As the exhibit evolved, Holtzman began to wonder if the human ear might have an intuitive grasp of earthquake physics. In a series of experiments, he and study coauthor Arthur Paté, then a postdoctoral researcher at Lamont-Doherty, confirmed that humans could distinguish between temblors propagating through the seafloor or more rigid continental crust and originating from a thrust or strike-slip fault.

Encouraged, and looking to expand the research, Holtzman reached out to study co-author John Paisley, an electrical engineering professor at Columbia Engineering and member of Columbia’s Data Science Institute. Holtzman wanted to know if machine-learning tools might detect something new in a gigantic dataset of earthquakes. He decided to start with data from The Geysers because of a longstanding interest in geothermal energy.

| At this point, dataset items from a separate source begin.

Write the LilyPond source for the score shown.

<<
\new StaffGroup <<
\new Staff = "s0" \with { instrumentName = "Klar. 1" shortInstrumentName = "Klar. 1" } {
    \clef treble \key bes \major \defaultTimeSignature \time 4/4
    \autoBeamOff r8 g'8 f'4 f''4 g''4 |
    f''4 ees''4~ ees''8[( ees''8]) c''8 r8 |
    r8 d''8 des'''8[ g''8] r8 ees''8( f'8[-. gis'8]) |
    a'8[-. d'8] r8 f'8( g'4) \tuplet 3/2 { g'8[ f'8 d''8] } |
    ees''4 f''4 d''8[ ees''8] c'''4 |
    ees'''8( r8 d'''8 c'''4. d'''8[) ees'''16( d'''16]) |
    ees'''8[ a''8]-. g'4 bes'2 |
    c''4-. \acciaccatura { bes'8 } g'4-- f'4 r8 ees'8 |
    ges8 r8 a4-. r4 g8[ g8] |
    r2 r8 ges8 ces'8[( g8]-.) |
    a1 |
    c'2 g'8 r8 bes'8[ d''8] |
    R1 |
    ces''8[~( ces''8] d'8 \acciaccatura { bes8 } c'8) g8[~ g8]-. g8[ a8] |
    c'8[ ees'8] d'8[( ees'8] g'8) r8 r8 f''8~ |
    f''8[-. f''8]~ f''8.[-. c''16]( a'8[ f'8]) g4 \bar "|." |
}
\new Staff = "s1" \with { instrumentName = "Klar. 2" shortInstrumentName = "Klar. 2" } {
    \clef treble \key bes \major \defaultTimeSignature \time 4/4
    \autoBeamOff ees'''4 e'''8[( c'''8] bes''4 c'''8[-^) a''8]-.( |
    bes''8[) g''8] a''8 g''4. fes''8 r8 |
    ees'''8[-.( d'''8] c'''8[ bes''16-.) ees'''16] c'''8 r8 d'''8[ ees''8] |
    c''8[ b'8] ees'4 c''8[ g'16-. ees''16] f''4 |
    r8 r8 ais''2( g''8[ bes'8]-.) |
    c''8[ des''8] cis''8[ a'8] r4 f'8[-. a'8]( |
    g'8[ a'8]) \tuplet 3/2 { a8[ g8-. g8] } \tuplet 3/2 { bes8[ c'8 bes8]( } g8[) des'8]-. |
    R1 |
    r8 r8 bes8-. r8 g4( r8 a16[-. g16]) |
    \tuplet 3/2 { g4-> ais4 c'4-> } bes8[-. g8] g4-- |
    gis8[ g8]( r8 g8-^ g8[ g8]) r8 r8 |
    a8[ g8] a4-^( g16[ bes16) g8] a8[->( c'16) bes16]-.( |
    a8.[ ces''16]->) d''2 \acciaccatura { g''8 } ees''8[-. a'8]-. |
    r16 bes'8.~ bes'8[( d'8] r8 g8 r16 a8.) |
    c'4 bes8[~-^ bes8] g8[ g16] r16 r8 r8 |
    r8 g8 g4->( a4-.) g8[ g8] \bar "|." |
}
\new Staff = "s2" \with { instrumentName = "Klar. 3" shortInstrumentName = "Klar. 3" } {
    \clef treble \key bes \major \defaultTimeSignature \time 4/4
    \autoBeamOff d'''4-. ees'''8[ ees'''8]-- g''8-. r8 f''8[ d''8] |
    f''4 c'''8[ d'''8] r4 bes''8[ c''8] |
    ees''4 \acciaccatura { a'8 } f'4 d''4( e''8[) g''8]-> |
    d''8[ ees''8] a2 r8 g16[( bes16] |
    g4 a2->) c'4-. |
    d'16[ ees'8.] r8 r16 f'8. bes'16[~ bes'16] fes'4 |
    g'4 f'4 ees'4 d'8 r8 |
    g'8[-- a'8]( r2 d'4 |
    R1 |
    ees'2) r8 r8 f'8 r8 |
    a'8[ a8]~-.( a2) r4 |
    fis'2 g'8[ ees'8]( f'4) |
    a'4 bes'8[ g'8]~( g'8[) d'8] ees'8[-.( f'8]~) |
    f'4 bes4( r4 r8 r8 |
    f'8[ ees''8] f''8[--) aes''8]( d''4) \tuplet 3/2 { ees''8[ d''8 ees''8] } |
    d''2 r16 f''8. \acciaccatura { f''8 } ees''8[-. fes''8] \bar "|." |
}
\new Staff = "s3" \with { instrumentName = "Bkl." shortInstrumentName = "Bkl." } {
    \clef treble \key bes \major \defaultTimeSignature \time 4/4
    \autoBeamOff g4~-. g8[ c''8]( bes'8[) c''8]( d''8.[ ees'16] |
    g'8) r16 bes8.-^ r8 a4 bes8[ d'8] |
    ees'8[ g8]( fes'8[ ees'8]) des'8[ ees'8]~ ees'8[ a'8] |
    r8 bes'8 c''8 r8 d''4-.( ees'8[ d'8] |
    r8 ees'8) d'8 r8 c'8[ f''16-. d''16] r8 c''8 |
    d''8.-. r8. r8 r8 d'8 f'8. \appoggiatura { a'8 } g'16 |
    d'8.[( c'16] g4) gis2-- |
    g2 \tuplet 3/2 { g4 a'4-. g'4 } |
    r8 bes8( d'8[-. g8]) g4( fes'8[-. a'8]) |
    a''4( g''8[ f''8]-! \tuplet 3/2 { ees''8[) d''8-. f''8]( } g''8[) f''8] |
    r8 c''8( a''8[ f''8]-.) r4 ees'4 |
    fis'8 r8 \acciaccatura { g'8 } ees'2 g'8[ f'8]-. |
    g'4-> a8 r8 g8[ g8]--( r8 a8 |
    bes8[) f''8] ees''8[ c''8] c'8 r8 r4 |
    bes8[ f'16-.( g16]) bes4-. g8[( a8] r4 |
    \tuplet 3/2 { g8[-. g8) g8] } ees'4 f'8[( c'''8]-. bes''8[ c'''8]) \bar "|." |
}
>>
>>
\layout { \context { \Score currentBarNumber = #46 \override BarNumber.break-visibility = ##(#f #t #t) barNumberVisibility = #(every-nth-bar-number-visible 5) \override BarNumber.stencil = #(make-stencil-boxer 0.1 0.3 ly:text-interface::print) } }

Paisley said, “It was a typical clustering problem. But with 46,000 earthquakes it was not a straightforward task.”

Thus, Paisley found a mind-blowing solution of a topic modeling algorithm that picks usual frequencies in the dataset. When applying another algorithm, they identified the most common frequency combinations in each 10-second spectrogram to calculate its unique acoustic fingerprint. Finally, a clustering algorithm, without being told how to organize the data, grouped the 46,000 fingerprints by similarity.

At the point when the specialists coordinated the groups against normal month to month water-infusion volumes crosswise over Geysers, an example hopped out: A high infusion rate in winter, as urban areas send more run-off water to the territory, was related with more quakes and one kind of flag. A low mid-year infusion rate compared to fewer tremors, and a different flag, with transitional flags in spring and fall.

Now, scientists are planning to apply these methods to recordings of other naturally occurring earthquakes.

The study is published online in the journal Science Advances.